#### [Information provided]
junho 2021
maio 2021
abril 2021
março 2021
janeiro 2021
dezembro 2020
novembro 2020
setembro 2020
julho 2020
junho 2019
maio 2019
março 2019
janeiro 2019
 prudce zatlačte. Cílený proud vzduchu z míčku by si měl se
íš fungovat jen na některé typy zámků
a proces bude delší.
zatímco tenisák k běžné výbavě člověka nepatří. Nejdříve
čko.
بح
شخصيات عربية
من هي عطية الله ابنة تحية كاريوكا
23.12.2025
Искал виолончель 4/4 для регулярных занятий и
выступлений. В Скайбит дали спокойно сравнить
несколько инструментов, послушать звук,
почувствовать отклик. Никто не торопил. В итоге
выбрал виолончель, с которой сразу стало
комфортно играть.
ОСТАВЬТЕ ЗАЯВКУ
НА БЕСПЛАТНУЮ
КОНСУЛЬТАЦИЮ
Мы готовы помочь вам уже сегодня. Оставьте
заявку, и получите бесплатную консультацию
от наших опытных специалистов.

#### [Job item]
In the data above, start at the line that has "janeiro 2019", stop after the line that has "Мы готовы помочь вам уже сегодня. Оставьте", and print every line in between exactly as it stands.

#### [Task result]
janeiro 2019
 prudce zatlačte. Cílený proud vzduchu z míčku by si měl se
íš fungovat jen na některé typy zámků
a proces bude delší.
zatímco tenisák k běžné výbavě člověka nepatří. Nejdříve
čko.
بح
شخصيات عربية
من هي عطية الله ابنة تحية كاريوكا
23.12.2025
Искал виолончель 4/4 для регулярных занятий и
выступлений. В Скайбит дали спокойно сравнить
несколько инструментов, послушать звук,
почувствовать отклик. Никто не торопил. В итоге
выбрал виолончель, с которой сразу стало
комфортно играть.
ОСТАВЬТЕ ЗАЯВКУ
НА БЕСПЛАТНУЮ
КОНСУЛЬТАЦИЮ
Мы готовы помочь вам уже сегодня. Оставьте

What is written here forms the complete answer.